RIchardC · August 9, 2022, 9:11pm

@badger101
I’d estimate maybe 70,000 words in the average non-fiction book. I can create a search box, and I only need to see the resultant table, but I appreciate you going above and beyond.

Cheers, Richard

badger101 · August 10, 2022, 3:23am

Hi @RIchardC , thank you for the info regarding the size of the input.

I have tested a few things using a PDF file of a book containing around 150k words from cover to cover, which is double the size you’re aiming for.

For the issue you’re solving, there’s already a built-in node in KNIME specifically catering for that; the Term Neighborhood Extractor Node.

I have used this node quite a few times eversince I started with Knime. The reason I asked you for the size is because I know that this node will have performance issues when dealing with cells with too many sentences. In our case, it’s even worse, since a PDF file of a book parsed by TIKA will result in, as you noticed it yourself, a compilation of all sentences in one cell.

For the Pdf file I mentioned earlier (with 150k words), running the node in 20 minutes showed no results, so I stopped it and I decided to find my own workaround.

Basically, the workaround starts with converting that one all-inclusive cell to a column where each row represents one word, using space as the separator of rows. This can be done using the Cell Splitter Node, which in my case, took literally only 1 second. You’ll have to click the option of ‘List’ instead of ‘new columns’ in the configuration window of the Cell Splitter Node. You’ll end up with one row with a collection type, which you’ll be subjecting afterwards to the Ungroup Node. If you’re familiar with the Bag of Words Node, the resultant table looks similar. The only difference is that the BoW Node enlists all unique words, while the Cell Splitter enlists all available words according to the sequence that they appear in the book (Caution: A proper data cleaning must be made first before all of this, but that is another topic by itself).

From this list, you can start thinking of how to proceed. I have looked at your past threads in the KNIME forum, and I think you’ve had enough experience on how to proceed from here. The complete solution is doable, but unfortunately I won’t be available for the next 2 weeks. The other day when I wrote a reply to this thread, I had some free time.

In summary, you should now have a column of words ordered in sequence as they originally appeared in the book. That is all you need as a starter to create a workaround from.

I wish you all the best. If you still haven’t found a solution after 2 weeks from today, let me know by tagging my name here.

RIchardC · August 10, 2022, 12:36pm

Thanks, @badger101. That’s a great answer. I’ve used BoW before, but your explanation of BoW vs Cell Splitter is enlightening. I’m out myself right now, but when I get back to my Knime machine I’ll sort this out and see if I can contribute something to the documentation. Cheers.

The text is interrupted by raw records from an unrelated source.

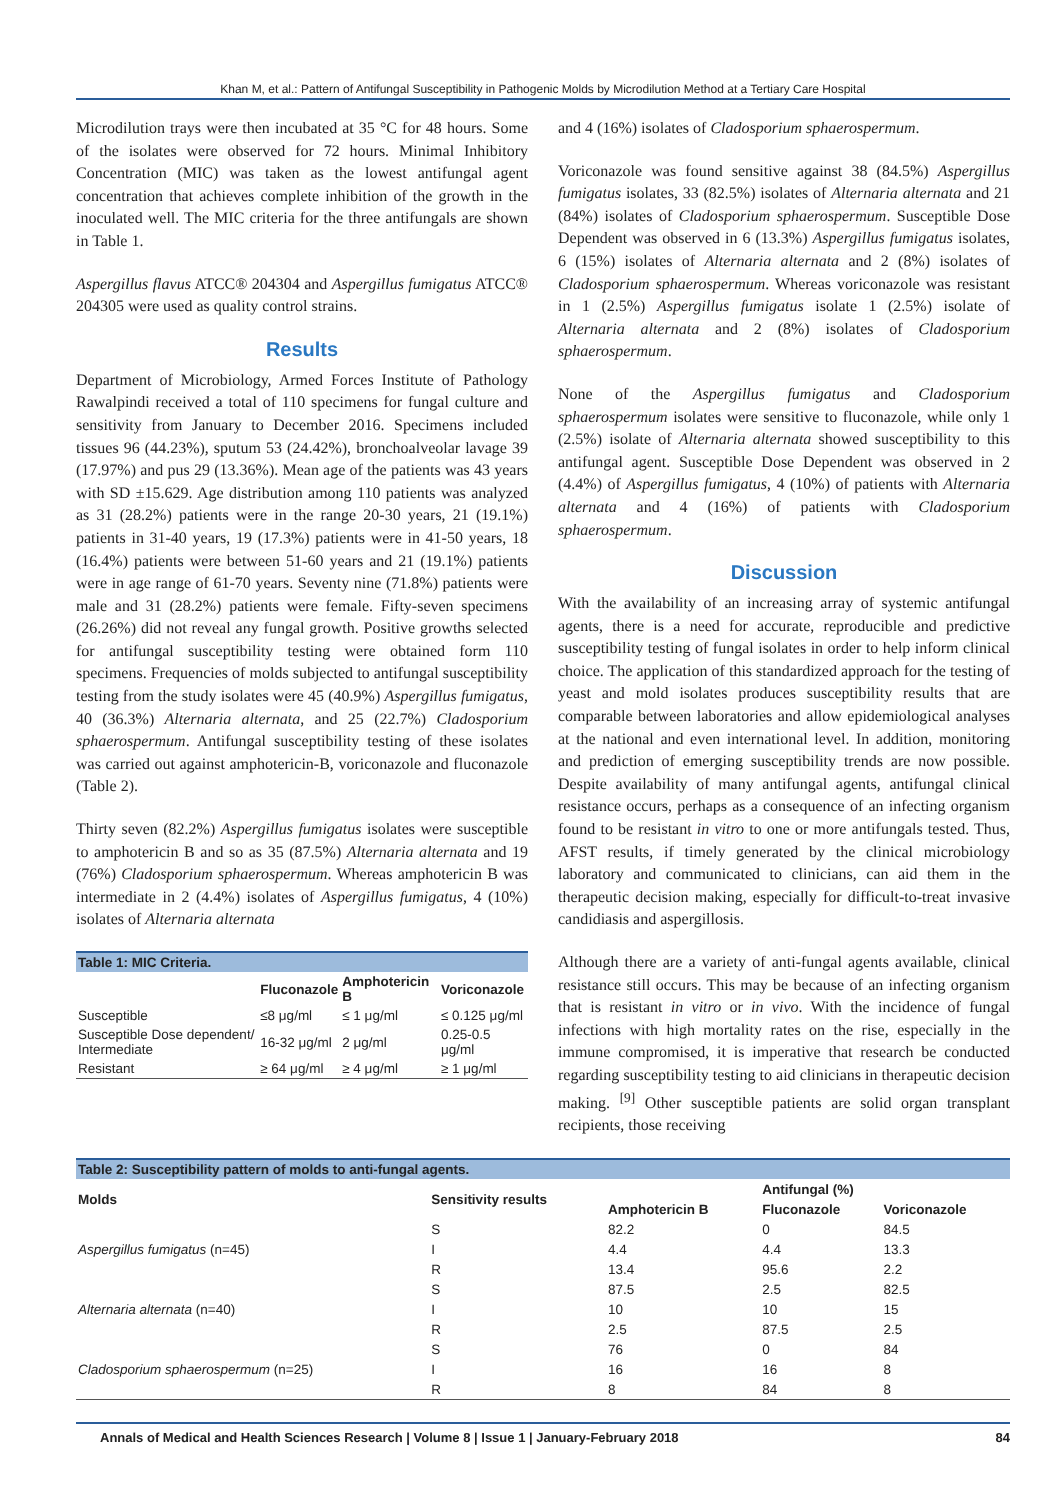Khan M, et al.: Pattern of Antifungal Susceptibility in Pathogenic Molds by Microdilution Method at a Tertiary Care Hospital
Microdilution trays were then incubated at 35 °C for 48 hours. Some of the isolates were observed for 72 hours. Minimal Inhibitory Concentration (MIC) was taken as the lowest antifungal agent concentration that achieves complete inhibition of the growth in the inoculated well. The MIC criteria for the three antifungals are shown in Table 1.
Aspergillus flavus ATCC® 204304 and Aspergillus fumigatus ATCC® 204305 were used as quality control strains.
Results
Department of Microbiology, Armed Forces Institute of Pathology Rawalpindi received a total of 110 specimens for fungal culture and sensitivity from January to December 2016. Specimens included tissues 96 (44.23%), sputum 53 (24.42%), bronchoalveolar lavage 39 (17.97%) and pus 29 (13.36%). Mean age of the patients was 43 years with SD ±15.629. Age distribution among 110 patients was analyzed as 31 (28.2%) patients were in the range 20-30 years, 21 (19.1%) patients in 31-40 years, 19 (17.3%) patients were in 41-50 years, 18 (16.4%) patients were between 51-60 years and 21 (19.1%) patients were in age range of 61-70 years. Seventy nine (71.8%) patients were male and 31 (28.2%) patients were female. Fifty-seven specimens (26.26%) did not reveal any fungal growth. Positive growths selected for antifungal susceptibility testing were obtained form 110 specimens. Frequencies of molds subjected to antifungal susceptibility testing from the study isolates were 45 (40.9%) Aspergillus fumigatus, 40 (36.3%) Alternaria alternata, and 25 (22.7%) Cladosporium sphaerospermum. Antifungal susceptibility testing of these isolates was carried out against amphotericin-B, voriconazole and fluconazole (Table 2).
Thirty seven (82.2%) Aspergillus fumigatus isolates were susceptible to amphotericin B and so as 35 (87.5%) Alternaria alternata and 19 (76%) Cladosporium sphaerospermum. Whereas amphotericin B was intermediate in 2 (4.4%) isolates of Aspergillus fumigatus, 4 (10%) isolates of Alternaria alternata
Table 1: MIC Criteria.
| | Fluconazole | Amphotericin B | Voriconazole |
| --- | --- | --- | --- |
| Susceptible | ≤8 μg/ml | ≤ 1 μg/ml | ≤ 0.125 μg/ml |
| Susceptible Dose dependent/ Intermediate | 16-32 μg/ml | 2 μg/ml | 0.25-0.5 μg/ml |
| Resistant | ≥ 64 μg/ml | ≥ 4 μg/ml | ≥ 1 μg/ml |
and 4 (16%) isolates of Cladosporium sphaerospermum.
Voriconazole was found sensitive against 38 (84.5%) Aspergillus fumigatus isolates, 33 (82.5%) isolates of Alternaria alternata and 21 (84%) isolates of Cladosporium sphaerospermum. Susceptible Dose Dependent was observed in 6 (13.3%) Aspergillus fumigatus isolates, 6 (15%) isolates of Alternaria alternata and 2 (8%) isolates of Cladosporium sphaerospermum. Whereas voriconazole was resistant in 1 (2.5%) Aspergillus fumigatus isolate 1 (2.5%) isolate of Alternaria alternata and 2 (8%) isolates of Cladosporium sphaerospermum.
None of the Aspergillus fumigatus and Cladosporium sphaerospermum isolates were sensitive to fluconazole, while only 1 (2.5%) isolate of Alternaria alternata showed susceptibility to this antifungal agent. Susceptible Dose Dependent was observed in 2 (4.4%) of Aspergillus fumigatus, 4 (10%) of patients with Alternaria alternata and 4 (16%) of patients with Cladosporium sphaerospermum.
Discussion
With the availability of an increasing array of systemic antifungal agents, there is a need for accurate, reproducible and predictive susceptibility testing of fungal isolates in order to help inform clinical choice. The application of this standardized approach for the testing of yeast and mold isolates produces susceptibility results that are comparable between laboratories and allow epidemiological analyses at the national and even international level. In addition, monitoring and prediction of emerging susceptibility trends are now possible. Despite availability of many antifungal agents, antifungal clinical resistance occurs, perhaps as a consequence of an infecting organism found to be resistant in vitro to one or more antifungals tested. Thus, AFST results, if timely generated by the clinical microbiology laboratory and communicated to clinicians, can aid them in the therapeutic decision making, especially for difficult-to-treat invasive candidiasis and aspergillosis.
Although there are a variety of anti-fungal agents available, clinical resistance still occurs. This may be because of an infecting organism that is resistant in vitro or in vivo. With the incidence of fungal infections with high mortality rates on the rise, especially in the immune compromised, it is imperative that research be conducted regarding susceptibility testing to aid clinicians in therapeutic decision making. <sup>[9]</sup> Other susceptible patients are solid organ transplant recipients, those receiving
Table 2: Susceptibility pattern of molds to anti-fungal agents.
| Molds | Sensitivity results | Antifungal (%) | | |
| --- | --- | --- | --- | --- |
| | | Amphotericin B | Fluconazole | Voriconazole |
| Aspergillus fumigatus (n=45) | S | 82.2 | 0 | 84.5 |
| | I | 4.4 | 4.4 | 13.3 |
| | R | 13.4 | 95.6 | 2.2 |
| Alternaria alternata (n=40) | S | 87.5 | 2.5 | 82.5 |
| | I | 10 | 10 | 15 |
| | R | 2.5 | 87.5 | 2.5 |
| Cladosporium sphaerospermum (n=25) | S | 76 | 0 | 84 |
| | I | 16 | 16 | 8 |
| | R | 8 | 84 | 8 |
Annals of Medical and Health Sciences Research | Volume 8 | Issue 1 | January-February 2018 84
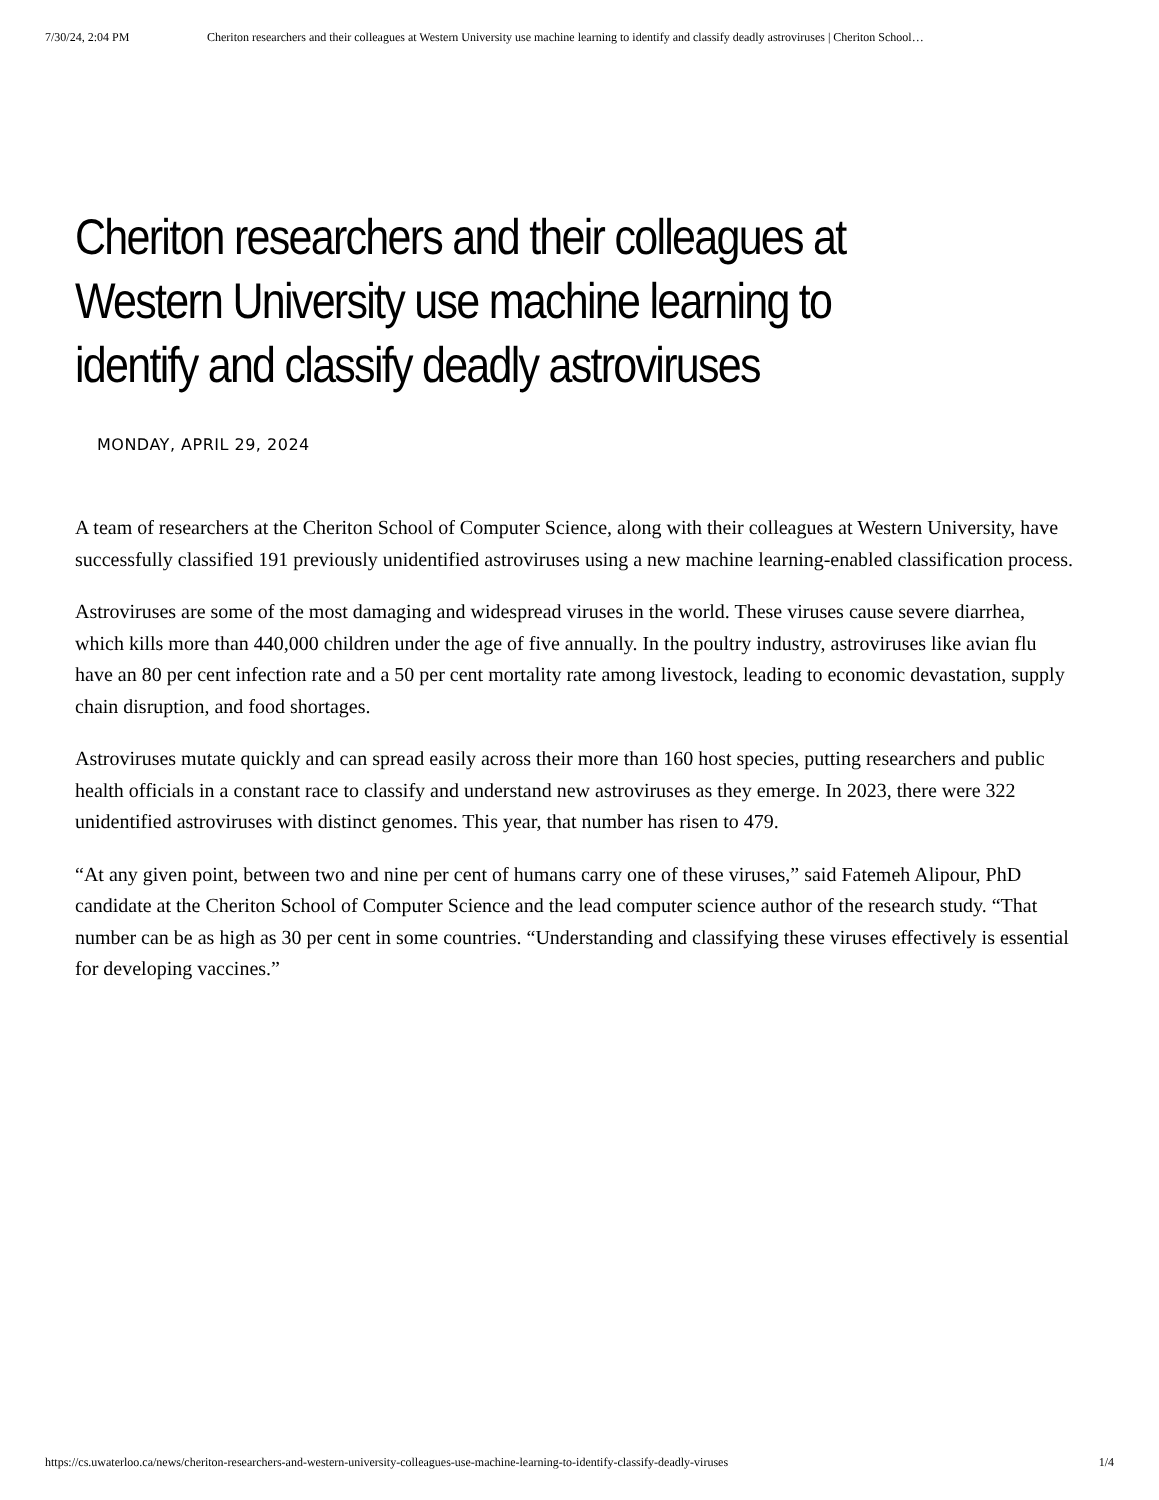7/30/24, 2:04 PM Cheriton researchers and their colleagues at Western University use machine learning to identify and classify deadly astroviruses | Cheriton School…
Cheriton researchers and their colleagues at Western University use machine learning to identify and classify deadly astroviruses
MONDAY, APRIL 29, 2024
A team of researchers at the Cheriton School of Computer Science, along with their colleagues at Western University, have successfully classified 191 previously unidentified astroviruses using a new machine learning-enabled classification process.
Astroviruses are some of the most damaging and widespread viruses in the world. These viruses cause severe diarrhea, which kills more than 440,000 children under the age of five annually. In the poultry industry, astroviruses like avian flu have an 80 per cent infection rate and a 50 per cent mortality rate among livestock, leading to economic devastation, supply chain disruption, and food shortages.
Astroviruses mutate quickly and can spread easily across their more than 160 host species, putting researchers and public health officials in a constant race to classify and understand new astroviruses as they emerge. In 2023, there were 322 unidentified astroviruses with distinct genomes. This year, that number has risen to 479.
“At any given point, between two and nine per cent of humans carry one of these viruses,” said Fatemeh Alipour, PhD candidate at the Cheriton School of Computer Science and the lead computer science author of the research study. “That number can be as high as 30 per cent in some countries. “Understanding and classifying these viruses effectively is essential for developing vaccines.”
https://cs.uwaterloo.ca/news/cheriton-researchers-and-western-university-colleagues-use-machine-learning-to-identify-classify-deadly-viruses 1/4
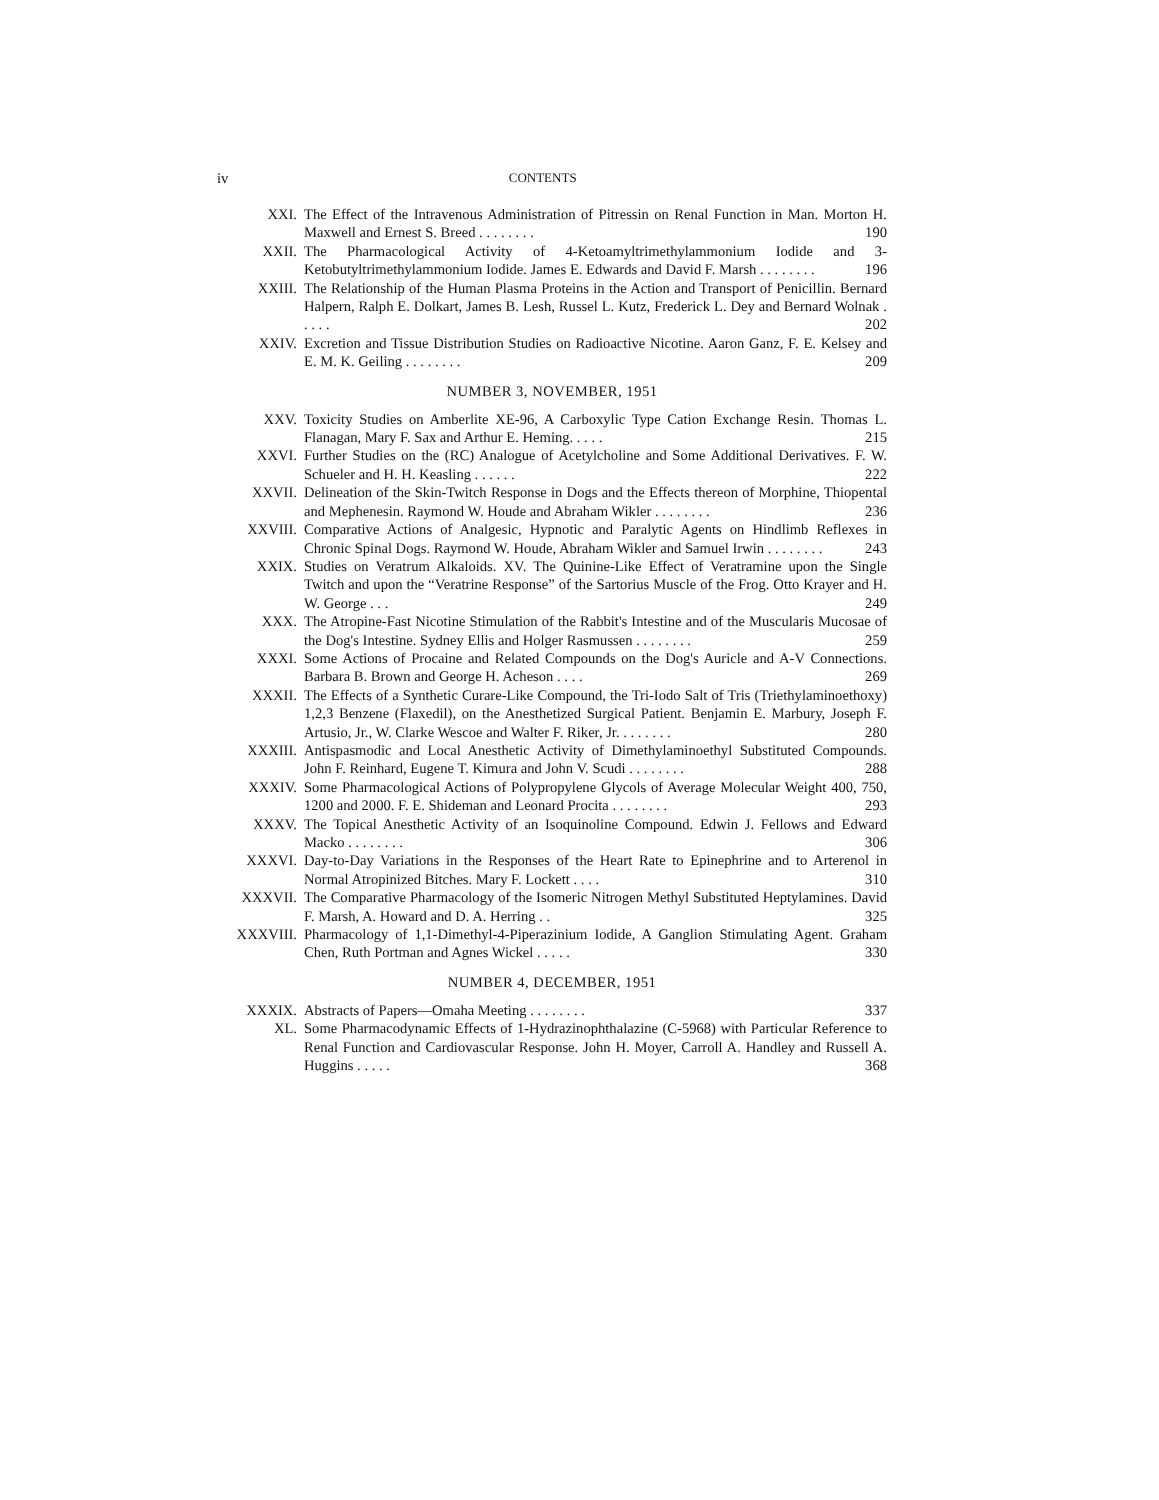iv CONTENTS
XXI. The Effect of the Intravenous Administration of Pitressin on Renal Function in Man. Morton H. Maxwell and Ernest S. Breed . . . . . . . . 190
XXII. The Pharmacological Activity of 4-Ketoamyltrimethylammonium Iodide and 3-Ketobutyltrimethylammonium Iodide. James E. Edwards and David F. Marsh . . . . . . . . 196
XXIII. The Relationship of the Human Plasma Proteins in the Action and Transport of Penicillin. Bernard Halpern, Ralph E. Dolkart, James B. Lesh, Russel L. Kutz, Frederick L. Dey and Bernard Wolnak . . . . . 202
XXIV. Excretion and Tissue Distribution Studies on Radioactive Nicotine. Aaron Ganz, F. E. Kelsey and E. M. K. Geiling . . . . . . . . 209
NUMBER 3, NOVEMBER, 1951
XXV. Toxicity Studies on Amberlite XE-96, A Carboxylic Type Cation Exchange Resin. Thomas L. Flanagan, Mary F. Sax and Arthur E. Heming. . . . . 215
XXVI. Further Studies on the (RC) Analogue of Acetylcholine and Some Additional Derivatives. F. W. Schueler and H. H. Keasling . . . . . . 222
XXVII. Delineation of the Skin-Twitch Response in Dogs and the Effects thereon of Morphine, Thiopental and Mephenesin. Raymond W. Houde and Abraham Wikler . . . . . . . . 236
XXVIII. Comparative Actions of Analgesic, Hypnotic and Paralytic Agents on Hindlimb Reflexes in Chronic Spinal Dogs. Raymond W. Houde, Abraham Wikler and Samuel Irwin . . . . . . . . 243
XXIX. Studies on Veratrum Alkaloids. XV. The Quinine-Like Effect of Veratramine upon the Single Twitch and upon the “Veratrine Response” of the Sartorius Muscle of the Frog. Otto Krayer and H. W. George . . . 249
XXX. The Atropine-Fast Nicotine Stimulation of the Rabbit's Intestine and of the Muscularis Mucosae of the Dog's Intestine. Sydney Ellis and Holger Rasmussen . . . . . . . . 259
XXXI. Some Actions of Procaine and Related Compounds on the Dog's Auricle and A-V Connections. Barbara B. Brown and George H. Acheson . . . . 269
XXXII. The Effects of a Synthetic Curare-Like Compound, the Tri-Iodo Salt of Tris (Triethylaminoethoxy) 1,2,3 Benzene (Flaxedil), on the Anesthetized Surgical Patient. Benjamin E. Marbury, Joseph F. Artusio, Jr., W. Clarke Wescoe and Walter F. Riker, Jr. . . . . . . . 280
XXXIII. Antispasmodic and Local Anesthetic Activity of Dimethylaminoethyl Substituted Compounds. John F. Reinhard, Eugene T. Kimura and John V. Scudi . . . . . . . . 288
XXXIV. Some Pharmacological Actions of Polypropylene Glycols of Average Molecular Weight 400, 750, 1200 and 2000. F. E. Shideman and Leonard Procita . . . . . . . . 293
XXXV. The Topical Anesthetic Activity of an Isoquinoline Compound. Edwin J. Fellows and Edward Macko . . . . . . . . 306
XXXVI. Day-to-Day Variations in the Responses of the Heart Rate to Epinephrine and to Arterenol in Normal Atropinized Bitches. Mary F. Lockett . . . . 310
XXXVII. The Comparative Pharmacology of the Isomeric Nitrogen Methyl Substituted Heptylamines. David F. Marsh, A. Howard and D. A. Herring . . 325
XXXVIII. Pharmacology of 1,1-Dimethyl-4-Piperazinium Iodide, A Ganglion Stimulating Agent. Graham Chen, Ruth Portman and Agnes Wickel . . . . . 330
NUMBER 4, DECEMBER, 1951
XXXIX. Abstracts of Papers—Omaha Meeting . . . . . . . . 337
XL. Some Pharmacodynamic Effects of 1-Hydrazinophthalazine (C-5968) with Particular Reference to Renal Function and Cardiovascular Response. John H. Moyer, Carroll A. Handley and Russell A. Huggins . . . . . 368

RIchardC · August 13, 2022, 2:12am

@badger101 I’m following your recommendations and I now have each word in separate rows of a column. To read it in context, I could calculate plus and minus say 20 words based on column numbers. Then I could create a column that concatenates (with spaces) those 40 words.

Any suggestions on which nodes I could use to grab the previous 20 and next 20 words would be appreciated.

badger101 · August 17, 2022, 4:05pm

@RIchardC I can only go through the forum casually until next week. I’m busy with preparation of a few things in real life at the moment. I wish I could help, but I can’t spend time on projects at the moment or else I’ll be drawn in. When I come back later, and if at the time, you still haven’t posted or found a solution, I’ll try to create a complete workflow for you.

Best wishes.

RIchardC · August 18, 2022, 8:35pm

Thanks @badger101. I made it work. Cheers.

system · August 25, 2022, 8:35pm

This topic was automatically closed 7 days after the last reply. New replies are no longer allowed.